“Lean In, Back Off, But Don’t Do Nothing”

Does our educational system allow us to push our students in a way that allows them to discover the power of their individual skills and abilities? Watch this short inspirational video and think about whether our outdated traditional classroom fosters an environment where students can soar.
This would be very encouraging if schools could simply operate as the “pusher” out of love, allowing students to discover the power and ability of their God given gifts. Unfortunately our industrial framed school system has a preconceived agenda with a narrowed definition of achievement and success.
I think one concept shared by Seth Godin in his book Tribes:We Need You to Lead Us, can really be applied to teaching in an alternative manner and also applicable to a journey of living by faith. Godin suggests that great modern leaders “Lean in, back off, but don’t do nothing.”
As for teachers:
·      To “lean in” means to care deeply for each individual student. Create an

atmosphere where each child is personally heard, encouraged and supported according to their specific needs. Simply take interest in every pupil.

·      To “back off” is a lot like what the parent eagle in the video does after the push. Continue to challenge while letting them explore. This allows the student to make their decisions and maintain authority of their learning development and growth. Let go of your own agenda. Get out of the way!
·      I interpret the “But don’t do nothing” as the teacher is constantly opening avenues for student learning and exploration. Also the educator is constantly offering guidance and encouragement throughout the process.
I think this approach can have application in living by faith and parenting as well. Actually there are probably numerous areas of application for this, but in my experience of teaching, trying to live according to God’s will for my life, and definitely parenting, the “back off” step is BY FAR the most difficult!
Too often I want to do it for my students or especially my 3 year old son, which would ultimately inhibit their ability to soar.
Ryan Hershey see my blog at
www.faithandeducationcollide.blogspot.com

If Only…

A clip from Sir Ken Robinson: Bring on the Learning Revolution!

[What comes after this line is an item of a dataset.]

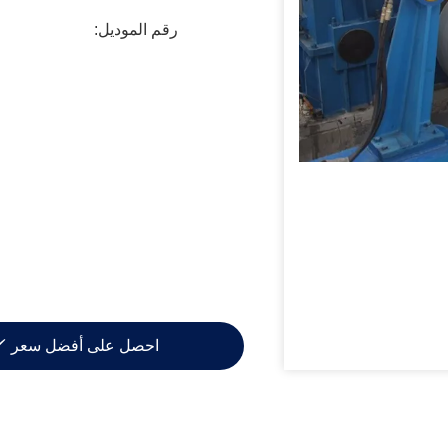
رقم الموديل:
احصل على أفضل سعر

To piggyback on his agricultural metaphor for education…Can you picture what a diverse, wondrous garden this type of framework would produce? What a dynamic, beautiful, and intriguing future to experience. If only each individual could flourish through the discovery and embrace of their own unique and distinctive God-given gifts. Unfortunately, those that find success in their talents, usually identify their passions and gifts somewhere other than school because the boxed curriculum, prevalent in today’s classroom, buries most characteristics that offer individuality.
Like I stated in my previous post, if our education system only fosters one type of intelligence, we are severely limiting the possible future for our kids and their capabilities. It is already evident that our world is transitioning into a time of innovation and creativity, while the industrial days are long gone. If only our schools reflected this.

Ken Robinson (guy in the video) has a great mind for rethinking the way we educate. In his book, The Element, Robinson suggests three principles for an education that allows students to flourish while experiencing their gifts: eliminate hierarchy of subjects (value every type of intelligence equally), create transdisciplinary curriculum (don’t separate subjects), and individualize education. This is a hard concept to visualize since the schooling I’ve experienced didn’t involve any of these characteristics. I’m working on what this realistically looks like because our kids deserve it, plus the possibilities are exciting!
Ryan Hershey see my blog at
www.faithandeducationcollide.blogspot.com

The ideal school?

The most efficient path to achieve discovery is through inquiry. Here I go…
Is there a school or learning community that is set up to meet the demands of Jesus’ calling? In Matthew 5:13-16, we are called to be salt and light. Can we provide a school that allows our children to explore their relationship with God in the continuous discovery of whom He has made them to be and also experience authentic opportunities to be a light bearer? Can we bring kids up in the way God has planned and at the same time allow God to orchestrate his purpose in each individual.
Currently, we have the public school system in great need of salt and light. In separate confines we have some private Christian schools where the “salt” is being taught to bring out the best in the world around them and the spark and kindle are provided to fuel the “light”. BUT, are these lights displaying their greatest capacity in the darkness?
I envision a learning community who encourages each individual in their own journey, while students embrace their God-given uniqueness through authentic interactions with the world around them.
Here we will have the Curiosity to Inquire, Determination to Discover, and an Eagerness to Apply!

It’s been said, “What gets measured, gets done.” Our public schools are putting limits on what we can do through their standardized assessments. Our form of measurement must allow for the whole child to shine, not just in how they can communicate one limited type of intelligence with pencil and paper. Might our students’ development and growth be limitless!